**Exercise details:**
Reproduce every record below exactly as written, leaving out any pictures.

[Data to use]

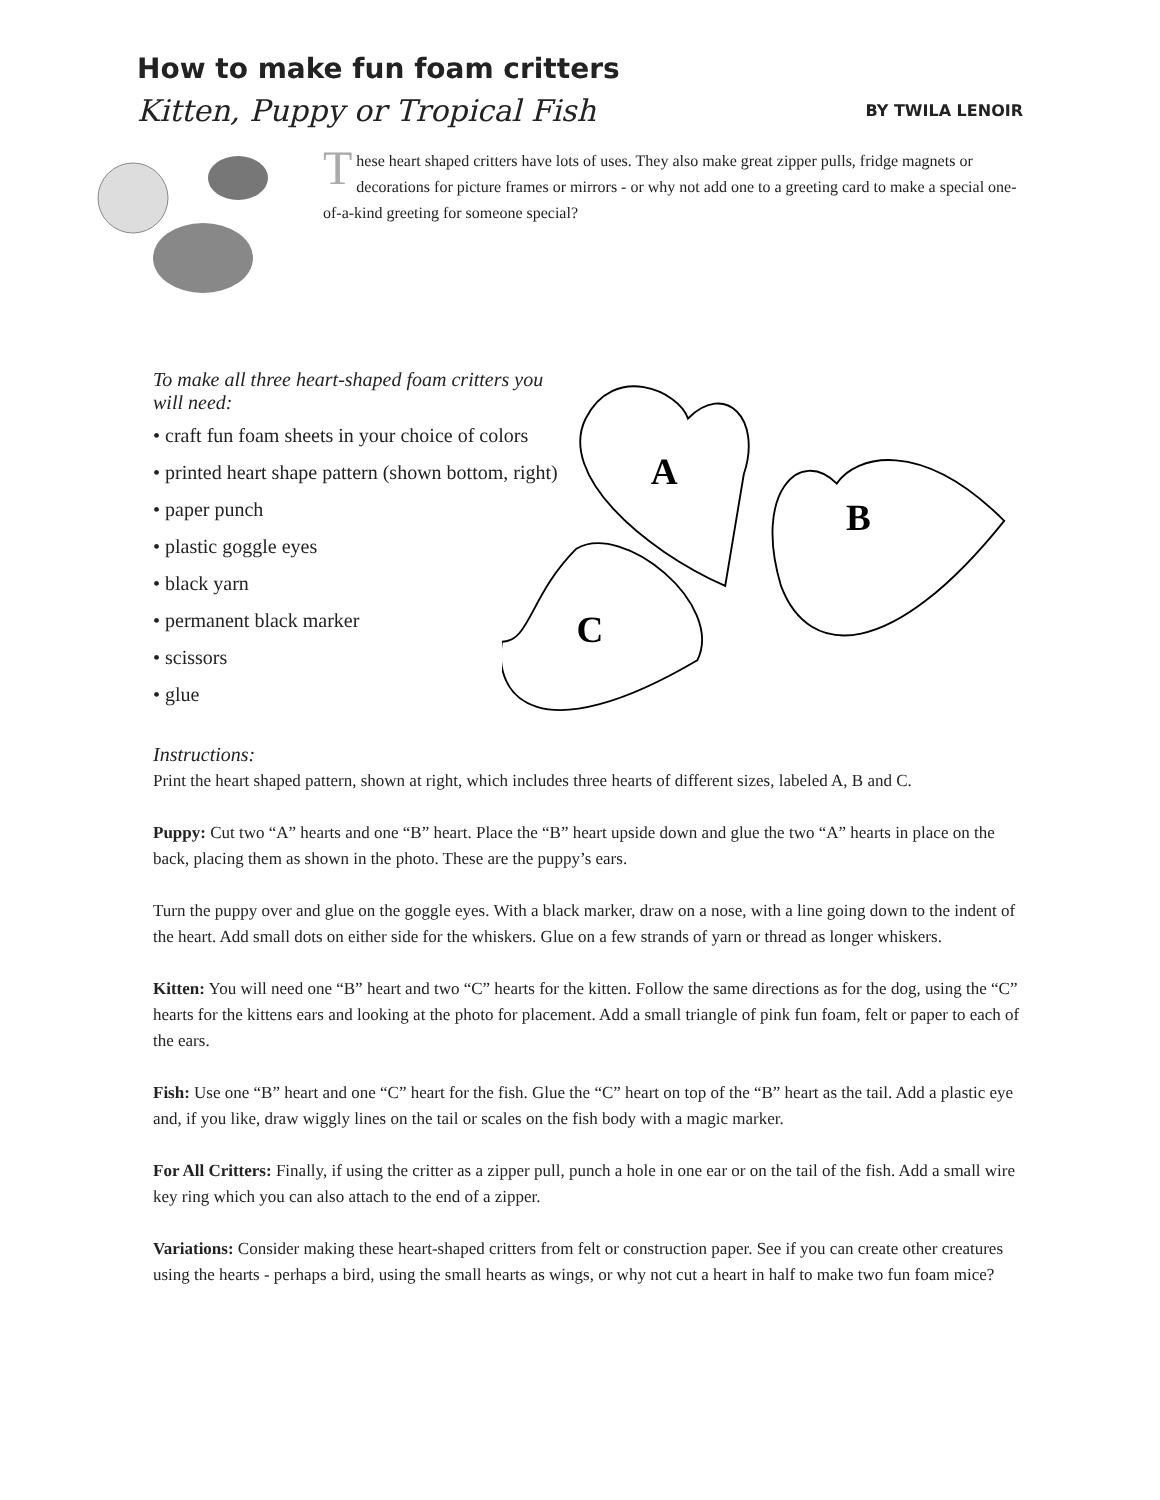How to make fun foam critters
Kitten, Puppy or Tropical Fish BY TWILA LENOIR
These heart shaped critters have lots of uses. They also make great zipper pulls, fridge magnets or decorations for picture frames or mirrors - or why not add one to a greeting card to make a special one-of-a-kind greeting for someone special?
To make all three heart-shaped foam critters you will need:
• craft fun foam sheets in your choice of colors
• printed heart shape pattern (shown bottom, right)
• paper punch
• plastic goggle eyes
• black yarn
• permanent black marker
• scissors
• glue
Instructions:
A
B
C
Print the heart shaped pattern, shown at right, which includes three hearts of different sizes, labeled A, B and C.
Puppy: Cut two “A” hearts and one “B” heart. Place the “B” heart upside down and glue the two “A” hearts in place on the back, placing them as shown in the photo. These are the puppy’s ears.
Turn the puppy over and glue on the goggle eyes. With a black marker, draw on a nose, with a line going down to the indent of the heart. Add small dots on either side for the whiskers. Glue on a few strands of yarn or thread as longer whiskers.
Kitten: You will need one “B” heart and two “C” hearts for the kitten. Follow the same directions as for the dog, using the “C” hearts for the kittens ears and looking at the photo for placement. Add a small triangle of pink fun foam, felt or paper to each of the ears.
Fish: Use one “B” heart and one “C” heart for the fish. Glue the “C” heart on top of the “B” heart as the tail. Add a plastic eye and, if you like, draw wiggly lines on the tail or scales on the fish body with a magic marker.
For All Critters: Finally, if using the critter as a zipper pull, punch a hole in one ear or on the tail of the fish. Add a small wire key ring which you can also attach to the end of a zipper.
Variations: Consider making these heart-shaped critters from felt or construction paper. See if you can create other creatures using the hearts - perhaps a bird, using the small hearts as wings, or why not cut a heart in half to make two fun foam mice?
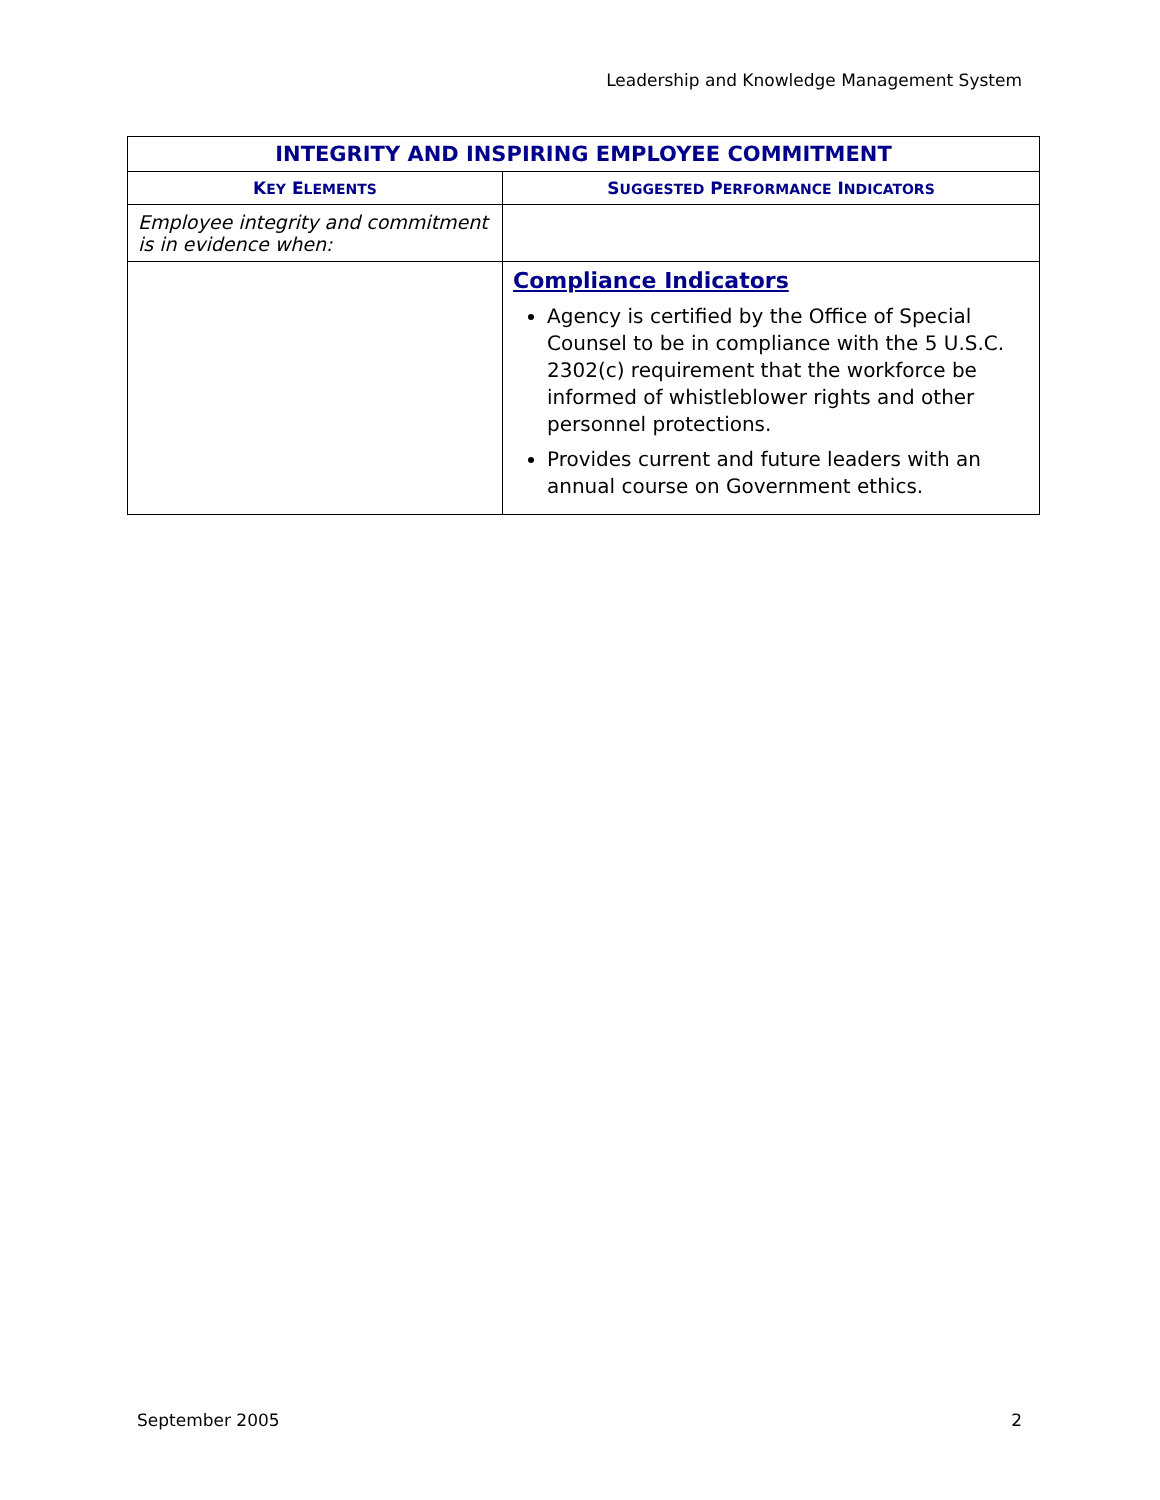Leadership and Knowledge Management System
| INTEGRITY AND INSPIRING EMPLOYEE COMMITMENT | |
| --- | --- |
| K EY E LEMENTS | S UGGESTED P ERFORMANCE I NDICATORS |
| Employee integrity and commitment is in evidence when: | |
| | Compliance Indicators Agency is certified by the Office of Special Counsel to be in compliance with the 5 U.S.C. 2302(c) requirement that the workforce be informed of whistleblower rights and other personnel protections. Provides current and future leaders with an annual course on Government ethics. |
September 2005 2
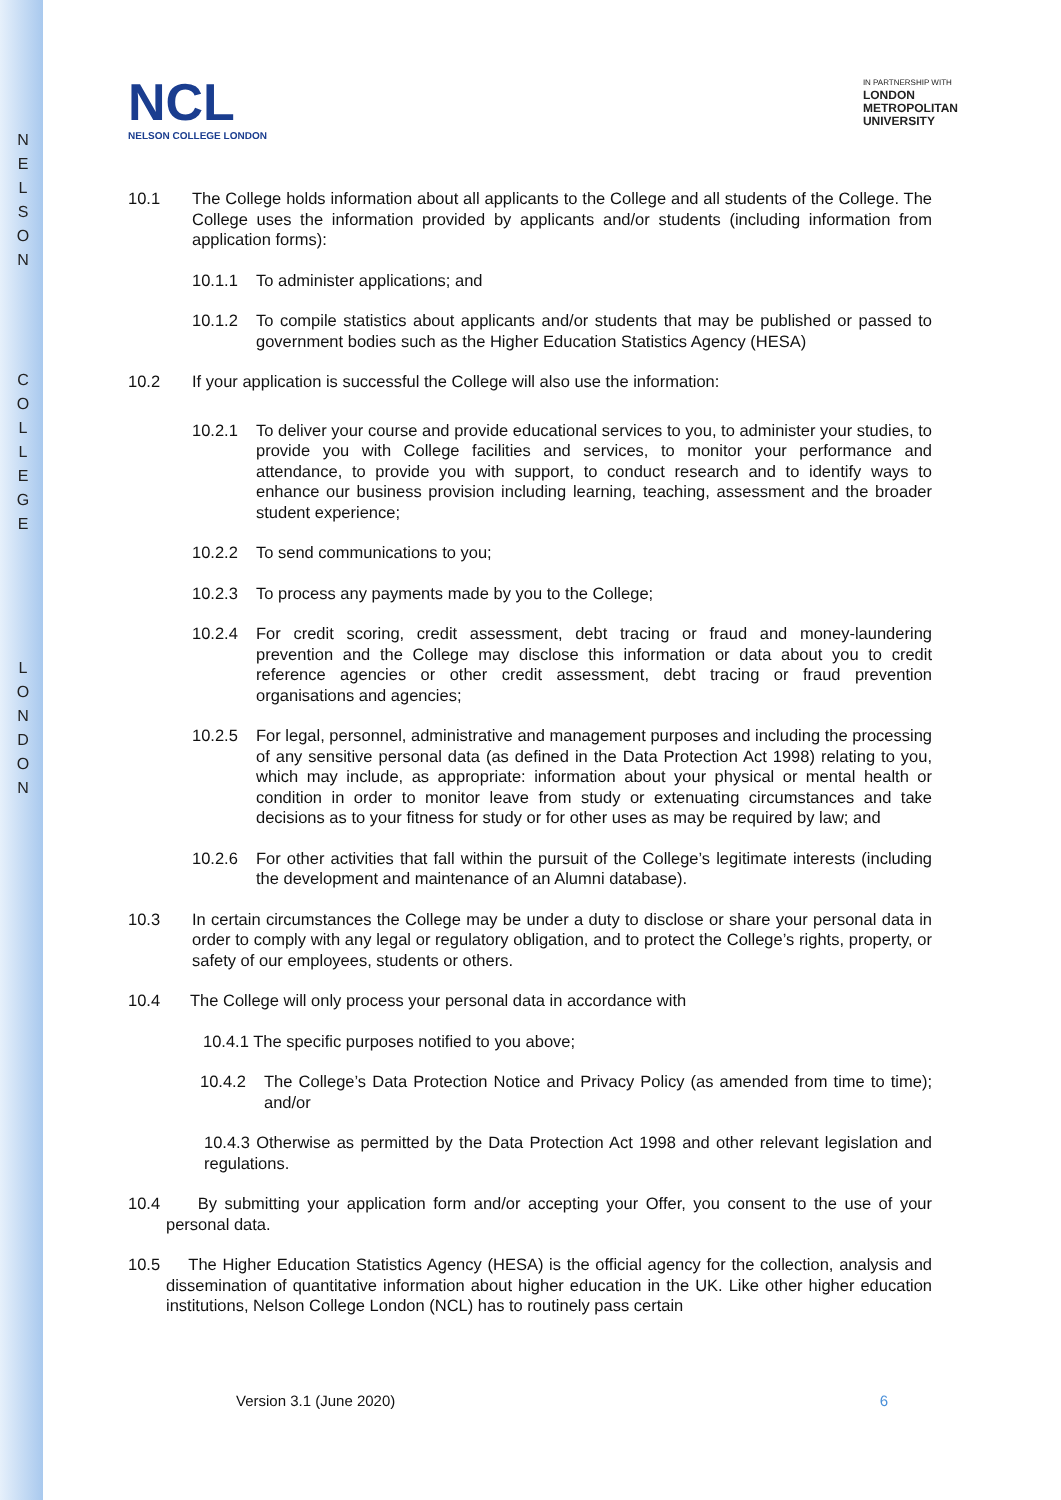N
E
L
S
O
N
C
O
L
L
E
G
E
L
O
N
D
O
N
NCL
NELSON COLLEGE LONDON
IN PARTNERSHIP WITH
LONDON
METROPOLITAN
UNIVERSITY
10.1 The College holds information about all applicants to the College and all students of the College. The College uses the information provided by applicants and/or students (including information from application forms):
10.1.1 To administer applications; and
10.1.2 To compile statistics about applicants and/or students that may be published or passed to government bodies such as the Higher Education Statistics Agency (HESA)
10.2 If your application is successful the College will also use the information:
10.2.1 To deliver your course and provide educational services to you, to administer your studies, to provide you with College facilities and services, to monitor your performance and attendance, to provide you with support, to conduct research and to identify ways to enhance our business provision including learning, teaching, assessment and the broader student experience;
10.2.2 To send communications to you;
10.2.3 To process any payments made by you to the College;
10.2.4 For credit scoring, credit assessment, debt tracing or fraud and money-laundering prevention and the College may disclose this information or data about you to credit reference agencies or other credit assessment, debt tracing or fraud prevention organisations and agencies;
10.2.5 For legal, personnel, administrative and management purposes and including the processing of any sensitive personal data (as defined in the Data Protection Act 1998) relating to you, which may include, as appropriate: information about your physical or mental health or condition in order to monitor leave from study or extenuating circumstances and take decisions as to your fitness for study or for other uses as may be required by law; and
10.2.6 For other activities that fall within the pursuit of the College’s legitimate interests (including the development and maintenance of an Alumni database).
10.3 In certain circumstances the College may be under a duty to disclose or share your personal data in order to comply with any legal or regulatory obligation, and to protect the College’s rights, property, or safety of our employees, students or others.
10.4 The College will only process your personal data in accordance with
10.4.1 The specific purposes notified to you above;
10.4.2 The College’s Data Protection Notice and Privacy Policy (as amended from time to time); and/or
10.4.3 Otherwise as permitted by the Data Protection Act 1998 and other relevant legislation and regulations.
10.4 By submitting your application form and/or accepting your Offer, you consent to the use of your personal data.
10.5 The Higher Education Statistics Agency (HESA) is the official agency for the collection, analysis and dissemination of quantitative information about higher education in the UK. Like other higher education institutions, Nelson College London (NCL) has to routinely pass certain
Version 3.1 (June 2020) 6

[/Data to use]

**Answer box:**
How to make fun foam critters
Kitten, Puppy or Tropical Fish BY TWILA LENOIR
These heart shaped critters have lots of uses. They also make great zipper pulls, fridge magnets or decorations for picture frames or mirrors - or why not add one to a greeting card to make a special one-of-a-kind greeting for someone special?
To make all three heart-shaped foam critters you will need:
• craft fun foam sheets in your choice of colors
• printed heart shape pattern (shown bottom, right)
• paper punch
• plastic goggle eyes
• black yarn
• permanent black marker
• scissors
• glue
Instructions:
A
B
C
Print the heart shaped pattern, shown at right, which includes three hearts of different sizes, labeled A, B and C.
Puppy: Cut two “A” hearts and one “B” heart. Place the “B” heart upside down and glue the two “A” hearts in place on the back, placing them as shown in the photo. These are the puppy’s ears.
Turn the puppy over and glue on the goggle eyes. With a black marker, draw on a nose, with a line going down to the indent of the heart. Add small dots on either side for the whiskers. Glue on a few strands of yarn or thread as longer whiskers.
Kitten: You will need one “B” heart and two “C” hearts for the kitten. Follow the same directions as for the dog, using the “C” hearts for the kittens ears and looking at the photo for placement. Add a small triangle of pink fun foam, felt or paper to each of the ears.
Fish: Use one “B” heart and one “C” heart for the fish. Glue the “C” heart on top of the “B” heart as the tail. Add a plastic eye and, if you like, draw wiggly lines on the tail or scales on the fish body with a magic marker.
For All Critters: Finally, if using the critter as a zipper pull, punch a hole in one ear or on the tail of the fish. Add a small wire key ring which you can also attach to the end of a zipper.
Variations: Consider making these heart-shaped critters from felt or construction paper. See if you can create other creatures using the hearts - perhaps a bird, using the small hearts as wings, or why not cut a heart in half to make two fun foam mice?
Leadership and Knowledge Management System
| INTEGRITY AND INSPIRING EMPLOYEE COMMITMENT | |
| --- | --- |
| K EY E LEMENTS | S UGGESTED P ERFORMANCE I NDICATORS |
| Employee integrity and commitment is in evidence when: | |
| | Compliance Indicators Agency is certified by the Office of Special Counsel to be in compliance with the 5 U.S.C. 2302(c) requirement that the workforce be informed of whistleblower rights and other personnel protections. Provides current and future leaders with an annual course on Government ethics. |
September 2005 2
N
E
L
S
O
N
C
O
L
L
E
G
E
L
O
N
D
O
N
NCL
NELSON COLLEGE LONDON
IN PARTNERSHIP WITH
LONDON
METROPOLITAN
UNIVERSITY
10.1 The College holds information about all applicants to the College and all students of the College. The College uses the information provided by applicants and/or students (including information from application forms):
10.1.1 To administer applications; and
10.1.2 To compile statistics about applicants and/or students that may be published or passed to government bodies such as the Higher Education Statistics Agency (HESA)
10.2 If your application is successful the College will also use the information:
10.2.1 To deliver your course and provide educational services to you, to administer your studies, to provide you with College facilities and services, to monitor your performance and attendance, to provide you with support, to conduct research and to identify ways to enhance our business provision including learning, teaching, assessment and the broader student experience;
10.2.2 To send communications to you;
10.2.3 To process any payments made by you to the College;
10.2.4 For credit scoring, credit assessment, debt tracing or fraud and money-laundering prevention and the College may disclose this information or data about you to credit reference agencies or other credit assessment, debt tracing or fraud prevention organisations and agencies;
10.2.5 For legal, personnel, administrative and management purposes and including the processing of any sensitive personal data (as defined in the Data Protection Act 1998) relating to you, which may include, as appropriate: information about your physical or mental health or condition in order to monitor leave from study or extenuating circumstances and take decisions as to your fitness for study or for other uses as may be required by law; and
10.2.6 For other activities that fall within the pursuit of the College’s legitimate interests (including the development and maintenance of an Alumni database).
10.3 In certain circumstances the College may be under a duty to disclose or share your personal data in order to comply with any legal or regulatory obligation, and to protect the College’s rights, property, or safety of our employees, students or others.
10.4 The College will only process your personal data in accordance with
10.4.1 The specific purposes notified to you above;
10.4.2 The College’s Data Protection Notice and Privacy Policy (as amended from time to time); and/or
10.4.3 Otherwise as permitted by the Data Protection Act 1998 and other relevant legislation and regulations.
10.4 By submitting your application form and/or accepting your Offer, you consent to the use of your personal data.
10.5 The Higher Education Statistics Agency (HESA) is the official agency for the collection, analysis and dissemination of quantitative information about higher education in the UK. Like other higher education institutions, Nelson College London (NCL) has to routinely pass certain
Version 3.1 (June 2020) 6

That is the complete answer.